An Emergency Fund: No Budget Should Be Without One

An emergency fund is one of the most important parts of an individual's financial planning. With an emergency fund, you will be prepared financially for whatever comes along. Here are the basics of a good emergency fund and how to go about creating one.

Emergency Funds

Every person should strive to create an emergency fund for themselves and their families. A good emergency fund would contain enough money to tide you over if something bad were to happen. For example, the emergency fund could pay your bills for a time if you were to lose your job. A good goal to shoot for is saving enough to cover 3 to 4 months worth of expenses. This way, you would have plenty of time to find another job before the money ran out. 

Starting an Emergency Fund

Many times the most difficult part of the process is getting started. Finding a savings account that pays a high yield is a good idea, be sure to research a few accounts before you make any decisions. Then, set it up so that a certain amount of money transfers into the account every month. This way, it will be automatic and you do not have to consciously do anything to make it work. 



How much money should you put into an emergency fund?

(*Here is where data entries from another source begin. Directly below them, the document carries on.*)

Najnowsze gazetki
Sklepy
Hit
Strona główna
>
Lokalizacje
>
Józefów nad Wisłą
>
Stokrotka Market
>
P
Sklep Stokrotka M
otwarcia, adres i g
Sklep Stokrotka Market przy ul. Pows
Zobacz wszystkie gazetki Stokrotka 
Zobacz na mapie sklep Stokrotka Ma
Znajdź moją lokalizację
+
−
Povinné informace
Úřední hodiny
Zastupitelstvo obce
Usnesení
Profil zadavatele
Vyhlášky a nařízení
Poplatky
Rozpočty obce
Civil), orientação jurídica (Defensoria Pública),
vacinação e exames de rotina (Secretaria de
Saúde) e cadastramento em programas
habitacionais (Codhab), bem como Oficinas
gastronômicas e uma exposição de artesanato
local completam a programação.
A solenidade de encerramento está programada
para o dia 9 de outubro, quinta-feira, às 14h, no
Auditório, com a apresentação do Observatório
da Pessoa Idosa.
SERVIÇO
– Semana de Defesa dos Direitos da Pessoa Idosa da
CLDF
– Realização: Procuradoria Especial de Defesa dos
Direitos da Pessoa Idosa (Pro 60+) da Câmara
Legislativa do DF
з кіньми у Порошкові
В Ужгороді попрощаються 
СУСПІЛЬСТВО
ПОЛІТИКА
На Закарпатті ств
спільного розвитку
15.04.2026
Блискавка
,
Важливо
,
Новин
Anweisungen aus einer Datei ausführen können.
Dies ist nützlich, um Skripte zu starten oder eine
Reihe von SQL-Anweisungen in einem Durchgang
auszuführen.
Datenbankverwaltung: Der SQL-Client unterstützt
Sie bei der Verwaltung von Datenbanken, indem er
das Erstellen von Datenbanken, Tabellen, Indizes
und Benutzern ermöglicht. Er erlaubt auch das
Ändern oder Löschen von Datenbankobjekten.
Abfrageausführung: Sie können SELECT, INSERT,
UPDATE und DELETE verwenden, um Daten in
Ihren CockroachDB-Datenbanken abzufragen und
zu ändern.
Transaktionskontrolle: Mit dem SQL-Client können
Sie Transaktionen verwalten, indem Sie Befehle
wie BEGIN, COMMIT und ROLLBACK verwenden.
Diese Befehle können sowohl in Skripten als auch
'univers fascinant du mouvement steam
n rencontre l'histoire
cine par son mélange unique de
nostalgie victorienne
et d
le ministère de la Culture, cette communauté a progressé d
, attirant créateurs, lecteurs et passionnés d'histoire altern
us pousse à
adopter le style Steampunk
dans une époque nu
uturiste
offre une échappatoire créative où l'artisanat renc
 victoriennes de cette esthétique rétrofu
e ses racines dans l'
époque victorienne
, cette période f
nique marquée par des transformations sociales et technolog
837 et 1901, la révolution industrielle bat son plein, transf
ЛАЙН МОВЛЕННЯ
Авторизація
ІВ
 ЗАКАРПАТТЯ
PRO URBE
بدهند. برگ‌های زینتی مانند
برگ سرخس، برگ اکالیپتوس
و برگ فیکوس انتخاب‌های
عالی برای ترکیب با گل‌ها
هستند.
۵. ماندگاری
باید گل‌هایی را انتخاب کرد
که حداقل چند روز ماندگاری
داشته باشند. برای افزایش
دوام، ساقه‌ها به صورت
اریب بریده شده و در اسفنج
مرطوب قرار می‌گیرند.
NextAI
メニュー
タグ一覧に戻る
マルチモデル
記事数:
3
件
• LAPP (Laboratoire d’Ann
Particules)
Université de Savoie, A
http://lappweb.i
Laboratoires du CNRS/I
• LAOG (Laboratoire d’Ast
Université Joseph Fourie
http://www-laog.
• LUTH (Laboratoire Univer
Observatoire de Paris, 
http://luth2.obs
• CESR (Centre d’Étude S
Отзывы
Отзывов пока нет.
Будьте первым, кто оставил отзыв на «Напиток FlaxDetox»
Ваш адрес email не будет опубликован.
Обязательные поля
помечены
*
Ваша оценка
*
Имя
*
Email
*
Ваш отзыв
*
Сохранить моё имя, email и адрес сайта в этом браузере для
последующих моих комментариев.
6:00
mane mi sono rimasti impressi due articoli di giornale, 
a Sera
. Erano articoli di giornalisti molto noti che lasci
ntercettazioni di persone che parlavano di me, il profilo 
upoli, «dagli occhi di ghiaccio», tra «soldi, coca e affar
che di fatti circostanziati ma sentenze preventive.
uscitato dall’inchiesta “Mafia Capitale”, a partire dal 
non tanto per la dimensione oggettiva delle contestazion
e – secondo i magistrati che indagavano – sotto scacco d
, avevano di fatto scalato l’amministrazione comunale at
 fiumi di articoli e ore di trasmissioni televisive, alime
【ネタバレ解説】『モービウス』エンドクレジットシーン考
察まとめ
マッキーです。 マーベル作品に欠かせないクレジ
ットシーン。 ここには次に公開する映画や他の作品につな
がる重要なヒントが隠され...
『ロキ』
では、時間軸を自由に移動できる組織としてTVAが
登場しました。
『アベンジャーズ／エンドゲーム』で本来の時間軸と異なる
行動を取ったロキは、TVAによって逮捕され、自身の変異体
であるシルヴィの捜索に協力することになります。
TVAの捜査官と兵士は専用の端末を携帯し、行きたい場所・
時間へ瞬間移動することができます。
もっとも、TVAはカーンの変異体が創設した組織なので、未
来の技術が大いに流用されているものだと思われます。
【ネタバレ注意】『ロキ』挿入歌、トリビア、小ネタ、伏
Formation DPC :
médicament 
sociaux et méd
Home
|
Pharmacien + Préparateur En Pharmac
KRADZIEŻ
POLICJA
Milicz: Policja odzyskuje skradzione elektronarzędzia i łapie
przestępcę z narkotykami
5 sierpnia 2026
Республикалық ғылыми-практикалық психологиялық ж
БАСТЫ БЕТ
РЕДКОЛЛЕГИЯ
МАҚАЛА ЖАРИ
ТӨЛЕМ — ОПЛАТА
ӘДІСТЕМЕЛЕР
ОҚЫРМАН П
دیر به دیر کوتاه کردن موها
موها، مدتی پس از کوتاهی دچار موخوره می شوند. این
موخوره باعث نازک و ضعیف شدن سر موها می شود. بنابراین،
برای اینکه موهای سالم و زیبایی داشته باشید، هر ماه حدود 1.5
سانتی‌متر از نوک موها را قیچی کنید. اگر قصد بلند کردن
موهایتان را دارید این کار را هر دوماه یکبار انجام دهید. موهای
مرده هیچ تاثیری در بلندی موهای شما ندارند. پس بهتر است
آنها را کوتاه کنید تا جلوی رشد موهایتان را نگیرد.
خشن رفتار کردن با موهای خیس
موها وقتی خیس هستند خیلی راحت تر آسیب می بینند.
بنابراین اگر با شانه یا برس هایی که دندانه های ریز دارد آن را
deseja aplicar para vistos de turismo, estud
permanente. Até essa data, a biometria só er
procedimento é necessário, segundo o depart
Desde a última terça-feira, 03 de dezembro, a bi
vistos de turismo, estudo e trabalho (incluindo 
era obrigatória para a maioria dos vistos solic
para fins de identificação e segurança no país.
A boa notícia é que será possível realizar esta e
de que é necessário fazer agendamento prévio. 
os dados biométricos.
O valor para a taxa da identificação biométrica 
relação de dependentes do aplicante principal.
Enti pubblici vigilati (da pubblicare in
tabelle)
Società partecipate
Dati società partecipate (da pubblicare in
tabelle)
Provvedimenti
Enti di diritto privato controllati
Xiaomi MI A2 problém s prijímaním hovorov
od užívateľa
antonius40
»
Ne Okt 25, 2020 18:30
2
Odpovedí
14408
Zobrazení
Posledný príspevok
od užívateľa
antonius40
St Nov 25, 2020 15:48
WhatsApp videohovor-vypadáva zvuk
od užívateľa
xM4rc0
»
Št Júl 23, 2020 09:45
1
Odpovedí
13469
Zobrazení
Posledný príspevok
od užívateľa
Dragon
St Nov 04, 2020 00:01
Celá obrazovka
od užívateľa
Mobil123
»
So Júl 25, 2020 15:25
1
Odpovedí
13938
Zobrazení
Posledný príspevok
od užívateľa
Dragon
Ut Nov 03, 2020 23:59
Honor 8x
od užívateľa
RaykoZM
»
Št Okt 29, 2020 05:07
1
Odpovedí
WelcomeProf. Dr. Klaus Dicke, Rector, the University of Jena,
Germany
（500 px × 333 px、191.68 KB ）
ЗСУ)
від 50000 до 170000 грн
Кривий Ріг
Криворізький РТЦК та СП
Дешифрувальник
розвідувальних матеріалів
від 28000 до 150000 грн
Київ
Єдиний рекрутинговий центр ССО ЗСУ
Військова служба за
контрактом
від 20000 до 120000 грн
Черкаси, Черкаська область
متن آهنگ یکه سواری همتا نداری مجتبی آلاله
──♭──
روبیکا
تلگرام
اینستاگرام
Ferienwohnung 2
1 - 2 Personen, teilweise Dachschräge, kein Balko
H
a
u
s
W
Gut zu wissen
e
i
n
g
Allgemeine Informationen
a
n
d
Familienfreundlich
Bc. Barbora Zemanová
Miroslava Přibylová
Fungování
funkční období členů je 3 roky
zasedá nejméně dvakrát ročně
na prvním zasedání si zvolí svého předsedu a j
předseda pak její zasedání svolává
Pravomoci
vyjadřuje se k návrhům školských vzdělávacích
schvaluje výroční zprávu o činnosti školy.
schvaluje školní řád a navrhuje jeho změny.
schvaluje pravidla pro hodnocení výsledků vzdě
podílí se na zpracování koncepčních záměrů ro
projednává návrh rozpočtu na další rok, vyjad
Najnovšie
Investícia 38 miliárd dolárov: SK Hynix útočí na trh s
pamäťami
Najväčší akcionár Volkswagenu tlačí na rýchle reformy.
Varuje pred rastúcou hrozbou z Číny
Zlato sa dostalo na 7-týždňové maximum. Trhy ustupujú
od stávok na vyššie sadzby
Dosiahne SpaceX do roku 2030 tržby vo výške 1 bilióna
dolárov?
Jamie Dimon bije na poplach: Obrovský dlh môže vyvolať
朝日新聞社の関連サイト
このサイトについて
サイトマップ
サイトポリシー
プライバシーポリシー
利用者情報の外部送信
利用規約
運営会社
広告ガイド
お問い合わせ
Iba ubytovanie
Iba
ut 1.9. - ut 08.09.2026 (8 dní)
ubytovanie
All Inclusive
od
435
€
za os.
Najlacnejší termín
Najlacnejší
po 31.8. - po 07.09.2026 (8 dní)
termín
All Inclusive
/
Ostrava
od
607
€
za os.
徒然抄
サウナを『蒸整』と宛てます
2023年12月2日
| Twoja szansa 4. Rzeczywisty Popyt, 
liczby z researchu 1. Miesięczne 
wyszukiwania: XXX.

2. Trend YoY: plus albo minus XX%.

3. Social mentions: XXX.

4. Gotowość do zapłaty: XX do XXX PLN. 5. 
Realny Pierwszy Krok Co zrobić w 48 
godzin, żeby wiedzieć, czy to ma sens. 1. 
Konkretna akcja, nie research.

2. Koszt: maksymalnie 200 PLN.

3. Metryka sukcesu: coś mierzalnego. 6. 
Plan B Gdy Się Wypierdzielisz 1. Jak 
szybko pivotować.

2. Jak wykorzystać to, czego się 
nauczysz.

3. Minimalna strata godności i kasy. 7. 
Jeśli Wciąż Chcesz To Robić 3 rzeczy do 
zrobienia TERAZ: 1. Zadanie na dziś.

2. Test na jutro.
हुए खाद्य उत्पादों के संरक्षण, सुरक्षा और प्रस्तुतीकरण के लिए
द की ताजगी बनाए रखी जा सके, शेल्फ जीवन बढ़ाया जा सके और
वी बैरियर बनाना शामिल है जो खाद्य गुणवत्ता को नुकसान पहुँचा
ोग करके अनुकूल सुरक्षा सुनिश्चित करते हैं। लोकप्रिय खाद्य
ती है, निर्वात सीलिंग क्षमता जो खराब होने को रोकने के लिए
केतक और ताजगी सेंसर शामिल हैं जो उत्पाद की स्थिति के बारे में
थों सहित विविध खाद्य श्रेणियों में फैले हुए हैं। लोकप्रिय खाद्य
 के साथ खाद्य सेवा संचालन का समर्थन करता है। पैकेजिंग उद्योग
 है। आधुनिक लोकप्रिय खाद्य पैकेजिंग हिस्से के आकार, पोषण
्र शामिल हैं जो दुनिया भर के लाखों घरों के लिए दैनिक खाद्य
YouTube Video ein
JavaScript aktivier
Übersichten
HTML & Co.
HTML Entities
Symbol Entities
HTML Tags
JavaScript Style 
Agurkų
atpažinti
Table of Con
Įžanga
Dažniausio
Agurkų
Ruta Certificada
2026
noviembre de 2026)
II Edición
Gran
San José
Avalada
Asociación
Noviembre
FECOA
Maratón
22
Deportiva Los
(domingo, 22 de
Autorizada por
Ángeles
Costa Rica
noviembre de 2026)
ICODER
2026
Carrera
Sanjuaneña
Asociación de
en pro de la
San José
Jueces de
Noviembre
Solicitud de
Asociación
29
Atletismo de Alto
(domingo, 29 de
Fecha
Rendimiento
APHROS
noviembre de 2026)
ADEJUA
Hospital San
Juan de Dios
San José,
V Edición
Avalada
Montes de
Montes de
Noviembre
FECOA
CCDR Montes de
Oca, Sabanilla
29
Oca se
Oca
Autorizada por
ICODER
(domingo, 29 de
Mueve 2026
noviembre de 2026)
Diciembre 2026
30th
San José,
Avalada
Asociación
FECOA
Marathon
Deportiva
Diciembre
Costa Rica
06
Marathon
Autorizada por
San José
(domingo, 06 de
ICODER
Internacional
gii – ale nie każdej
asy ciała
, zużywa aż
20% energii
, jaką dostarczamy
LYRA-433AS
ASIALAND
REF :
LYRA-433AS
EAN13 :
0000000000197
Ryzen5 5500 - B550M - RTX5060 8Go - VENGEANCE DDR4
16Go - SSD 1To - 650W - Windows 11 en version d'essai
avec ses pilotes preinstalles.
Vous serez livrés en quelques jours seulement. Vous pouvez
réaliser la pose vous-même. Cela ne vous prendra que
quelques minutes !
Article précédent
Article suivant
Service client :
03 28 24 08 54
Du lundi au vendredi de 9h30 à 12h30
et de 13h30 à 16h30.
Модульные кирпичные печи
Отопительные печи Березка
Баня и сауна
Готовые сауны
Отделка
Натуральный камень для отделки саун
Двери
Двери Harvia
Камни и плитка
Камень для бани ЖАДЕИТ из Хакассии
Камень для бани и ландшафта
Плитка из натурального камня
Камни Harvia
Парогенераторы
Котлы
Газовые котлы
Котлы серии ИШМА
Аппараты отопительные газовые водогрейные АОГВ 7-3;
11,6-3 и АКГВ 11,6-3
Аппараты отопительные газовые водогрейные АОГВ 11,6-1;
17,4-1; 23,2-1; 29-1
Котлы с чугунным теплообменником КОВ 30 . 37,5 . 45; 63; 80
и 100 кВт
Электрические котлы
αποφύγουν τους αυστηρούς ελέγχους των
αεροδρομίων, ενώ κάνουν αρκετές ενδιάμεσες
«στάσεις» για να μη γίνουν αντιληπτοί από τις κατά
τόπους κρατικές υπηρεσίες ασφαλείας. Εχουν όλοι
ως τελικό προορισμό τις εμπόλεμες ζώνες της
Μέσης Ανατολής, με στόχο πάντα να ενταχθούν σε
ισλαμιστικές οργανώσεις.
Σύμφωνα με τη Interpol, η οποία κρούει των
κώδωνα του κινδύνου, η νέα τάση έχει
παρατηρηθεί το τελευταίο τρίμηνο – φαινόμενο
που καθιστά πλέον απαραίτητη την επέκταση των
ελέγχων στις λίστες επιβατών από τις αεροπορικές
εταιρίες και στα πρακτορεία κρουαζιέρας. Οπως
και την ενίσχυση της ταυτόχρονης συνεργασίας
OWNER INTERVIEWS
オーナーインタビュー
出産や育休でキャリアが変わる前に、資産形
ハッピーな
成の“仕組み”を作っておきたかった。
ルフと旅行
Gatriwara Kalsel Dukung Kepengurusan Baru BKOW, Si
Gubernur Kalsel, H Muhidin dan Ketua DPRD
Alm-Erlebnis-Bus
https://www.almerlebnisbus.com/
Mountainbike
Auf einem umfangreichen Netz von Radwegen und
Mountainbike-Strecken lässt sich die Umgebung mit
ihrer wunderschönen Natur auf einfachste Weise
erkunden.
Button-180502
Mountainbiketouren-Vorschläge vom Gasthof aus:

The amount of money that you should save for an emergency fund should be a personal decision. As a general rule, most people like to have a least three to six months' worth of expenses in their emergency fund. This is to cover the bills if you were to lose your job or your source of income. In most cases, individuals can find another job within six months. Therefore, you can live off the savings in the meantime. When calculating, you need to look only at expenses instead of accounting for taxes, savings and other things that you normally might pay.